# TRECHO DO DOCUMENTO:
^^^^^^^^^^^^^^^^

A polêmica em torno do licenciamento compulsório do medicamento retroviral Efavirenz trouxe à tona a questão do déficit em pesquisa e inovação na área de saúde no Brasil e da dependência da importação de medicamentos. É possível construir um sistema de inovação combinado com um sistema de bem-estar social?

Guimarães A política de saúde é uma política social que tem essa característica. Quando você analisa uma política de educação por exemplo, ela é uma política social na sua essência, mas é também uma política que, do ponto de vista de criar valor, tangível, de oferecer empregos, do ponto de vista industrial ao menos, ela não tem tanta relevância assim. Mas quando você olha a política de saúde, ela está ancorada, por um lado, num componente de inclusão social, de bem-estar, de seguridade social etc. Mas por outro, ela está pendurada também em um imenso parque tecnológico e industrial. Isto é uma peculiaridade da política de saúde no âmbito das políticas sociais. É por isso que o Ministério, e o ministro José Gomes Temporão também, quer deixar uma marca: a entrada do MS na política de inovação. Este componente da política social da saúde está ancorado no complexo industrial da saúde. Diz-se que o Ministério da Saúde gasta muito, mas ele cria valor, gera emprego. O componente do complexo industrial tem que oferecer saídas, tem que ser sinérgico com o componente de bem-estar social, seguridade e inclusão. É para isso que a nossa Secretaria está se organizando. Já fazemos, desde 2003, ações importantes ligadas à pesquisa e desenvolvimento e agora vamos ter a entrada no campo da inovação.

Ainda sobre o caso Efavirenz, as principais críticas à medida adotada pelo governo, vindas do setor privado, eram sobre o risco de diminuição de investimentos por parte de empresas estrangeiras no Brasil e o perigo do país não ser mais alvo de lançamentos de novos medicamentos, por conta do risco da quebra de patentes. Isso é verdadeiro?

^^^^^^^^^^^^^^^^

# REGISTROS LISTADOS:
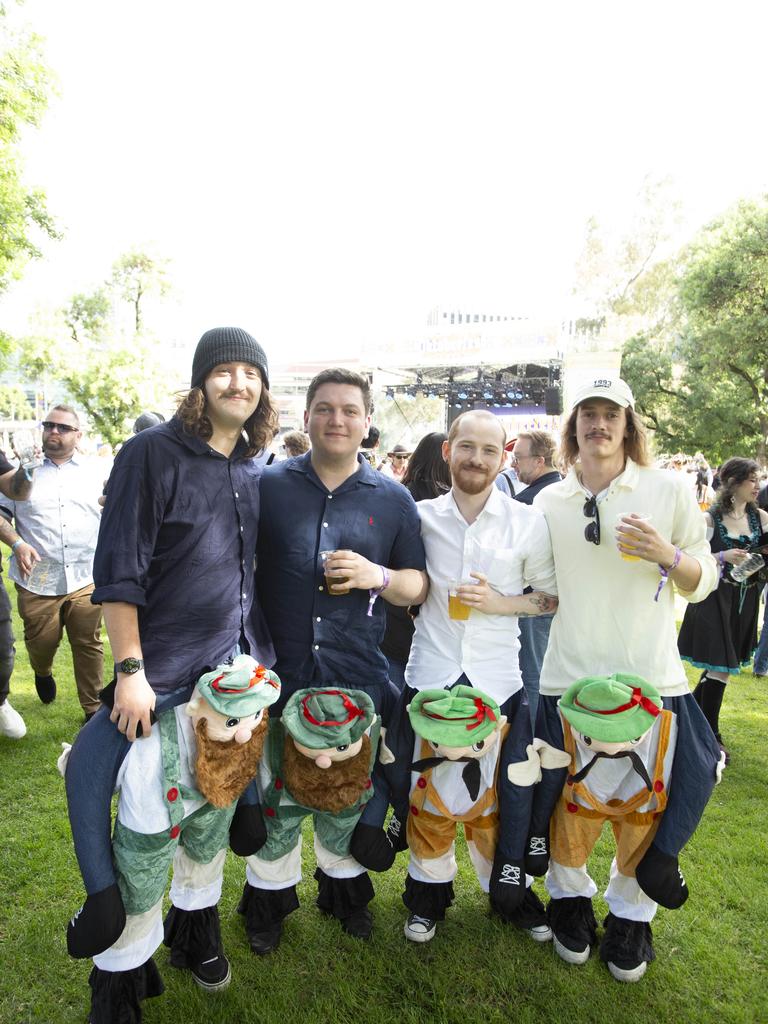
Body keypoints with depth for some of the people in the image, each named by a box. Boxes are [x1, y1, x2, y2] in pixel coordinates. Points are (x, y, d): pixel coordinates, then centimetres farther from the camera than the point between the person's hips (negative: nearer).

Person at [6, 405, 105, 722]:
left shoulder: (97, 470, 9)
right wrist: (17, 544, -9)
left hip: (86, 579, 0)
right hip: (37, 581, 0)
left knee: (89, 646, 1)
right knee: (41, 644, 10)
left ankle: (93, 708, 17)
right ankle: (43, 673, 45)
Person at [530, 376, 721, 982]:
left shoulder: (670, 490, -1)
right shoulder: (548, 502, 5)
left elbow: (703, 584, 2)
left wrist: (668, 554, -16)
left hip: (652, 680, -1)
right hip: (568, 679, 2)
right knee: (558, 802, 11)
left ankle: (631, 915, 36)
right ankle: (571, 902, 38)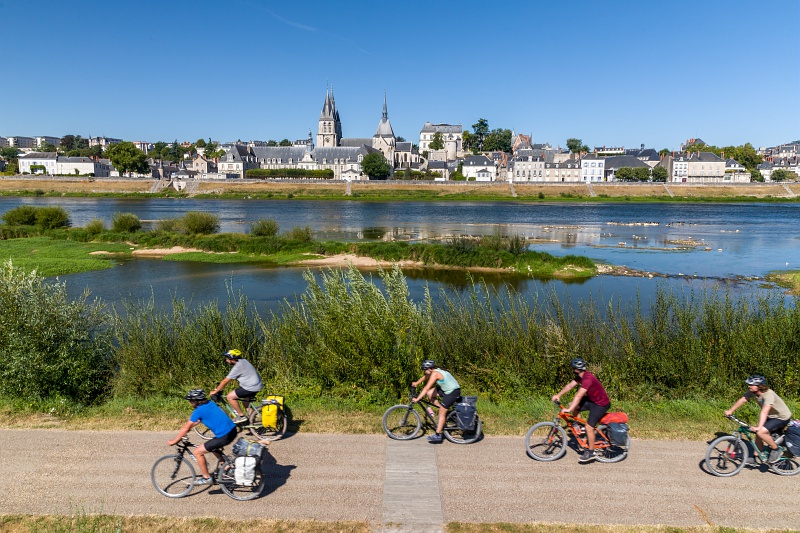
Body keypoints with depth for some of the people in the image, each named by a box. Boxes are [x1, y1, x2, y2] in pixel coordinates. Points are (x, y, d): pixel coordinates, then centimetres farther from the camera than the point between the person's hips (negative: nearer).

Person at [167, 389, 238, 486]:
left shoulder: (199, 411, -8)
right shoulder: (210, 404, 14)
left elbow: (186, 428, -2)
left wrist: (174, 441, 10)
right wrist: (186, 429, 32)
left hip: (224, 437, -9)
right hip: (233, 430, 9)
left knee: (197, 452, 5)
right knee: (212, 447, 33)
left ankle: (206, 478, 14)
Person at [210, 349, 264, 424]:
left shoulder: (237, 367, -17)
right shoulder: (242, 361, 11)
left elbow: (225, 381, -10)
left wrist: (215, 391, 1)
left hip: (251, 387, -10)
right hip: (257, 385, 10)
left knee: (230, 397, -4)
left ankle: (241, 416, 2)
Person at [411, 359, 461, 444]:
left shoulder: (435, 374, -23)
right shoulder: (434, 371, 3)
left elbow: (426, 388, -25)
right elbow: (426, 376, 24)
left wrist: (417, 399, -22)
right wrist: (417, 383, 34)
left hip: (453, 392, -9)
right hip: (447, 389, 9)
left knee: (442, 412, -6)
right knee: (429, 394, 7)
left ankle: (437, 436, 0)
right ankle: (444, 415, 15)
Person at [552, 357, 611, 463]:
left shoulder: (588, 379, -30)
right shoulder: (581, 376, -2)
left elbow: (579, 396, -33)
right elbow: (570, 385, 2)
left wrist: (569, 409, -32)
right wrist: (558, 395, -6)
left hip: (601, 404, -9)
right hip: (592, 399, 9)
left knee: (589, 427, -9)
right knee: (573, 404, 3)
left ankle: (591, 452, 6)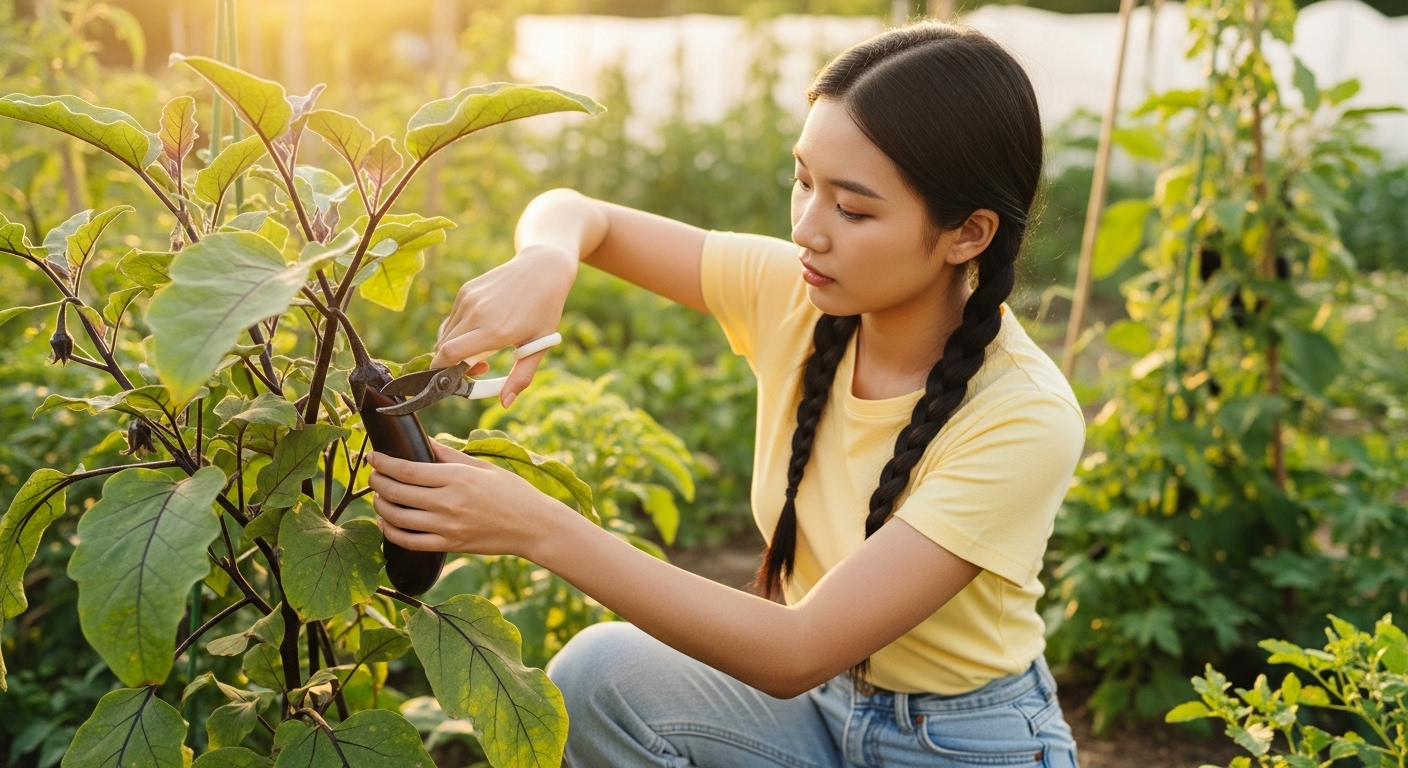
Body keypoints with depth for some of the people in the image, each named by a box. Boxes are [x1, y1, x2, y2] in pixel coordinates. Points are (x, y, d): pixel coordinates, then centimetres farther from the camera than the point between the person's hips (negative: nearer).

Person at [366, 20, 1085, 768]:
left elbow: (796, 655, -30)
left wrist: (538, 528, -34)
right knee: (600, 672, -22)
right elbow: (573, 213, -2)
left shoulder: (1026, 420, -26)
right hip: (821, 698, 4)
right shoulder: (795, 294, -11)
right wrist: (544, 265, -26)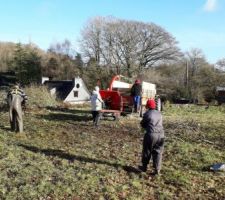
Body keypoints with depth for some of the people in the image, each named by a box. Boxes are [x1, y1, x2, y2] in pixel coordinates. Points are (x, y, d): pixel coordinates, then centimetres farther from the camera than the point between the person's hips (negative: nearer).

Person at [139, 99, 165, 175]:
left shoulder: (147, 114, -3)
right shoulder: (159, 113, 11)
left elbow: (142, 124, 6)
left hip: (151, 134, -4)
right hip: (160, 134, 4)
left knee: (147, 151, 11)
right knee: (158, 152, 10)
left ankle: (144, 167, 24)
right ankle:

^^^^^^^^^^^^^^^^

# AÇÃO NECESSÁRIA A:
No trecho sobre política de saúde, com quais elementos o componente do complexo industrial tem que ser sinérgico? Liste todos.
# AÇÃO NECESSÁRIA B:
Responda às perguntas sobre o trecho de política de saúde:
(i) Qual medicamento foi objeto de licenciamento compulsório?
(ii) Desde que ano a Secretaria realiza ações ligadas à pesquisa e desenvolvimento?
(iii) De que setor vieram as principais críticas à medida adotada pelo governo?
Os registros constituem um material à parte do trecho.

# RESPOSTA ESCRITA A:
Bem-estar social
Seguridade
Inclusão

# RESPOSTA ESCRITA B:
(i) O retroviral Efavirenz.
(ii) Desde 2003.
(iii) Do setor privado.